BANGKA BARAT, iNews.id - Polsek Jebus menangkap seorang wanita berinisial SY (42) lantaran diduga melakukan penimbunan bahan bakar minyak (BBM) bersubsidi tanpa izin. Sebanyak 10 drum berisi BBM jenis solar dan pertalite diamankan.

SY ditangkap di kediamannya di Desa Kelabat, Kecamatan Parittiga, Kabupaten Bangka Barat, pada Jumat (26/8/2022) lalu. 

"Saat penggeledahan ditemukan sebanyak 10 drum berisikan bahan bakar minyak jenis solar, tujuh jeriken berisi solar dan tiga jeriken BBM jenis pertalite. Pemilik juga kami amankan,” kata Kapolsek Jebus, Kompol Ghalih Widyo Nugroho, Sabtu (27/8/2022).

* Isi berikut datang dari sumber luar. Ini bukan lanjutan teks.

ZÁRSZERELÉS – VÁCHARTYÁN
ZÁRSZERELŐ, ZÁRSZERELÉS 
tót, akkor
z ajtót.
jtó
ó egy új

Selain itu, kata dia, polisi juga mengamankan sejumlah barang bukti lainnya di kediaman SY.

“Kami juga mengamankan mesin air, corong minyak, selang, ember, baskom, kwitansi dan buku catatan yang diduga berkaitan dengan kegiatan penyalahgunaan BBM subsidi tersebut," ujar Kapolsek.

Dia mengatakan pengungkapan ini berawal dari laporan masyarakat sekitar terkait adanya kegiatan dugaan penimbunan BBM yang dilakukan SY. 

Menurut Ghalih, BBM ini rencananya akan dijual SY ke para penambang yang ada di wilayah Dusun Jebu, Desa Kelabat, Kabupaten Bangka Barat. 

"Penimbunan BBM subsidi tersebut tanpa dilengkapi izin dari pejabat berwenang. BBM itu akan dijual SY kembali kepada para penambang yang ada di Dusun Jebu, Desa Kelabat," ucapnya. 

Selanjutnya SY beserta barang bukti diamankan ke Mapolsek Jebus untuk diproses hukum lebih lanjut.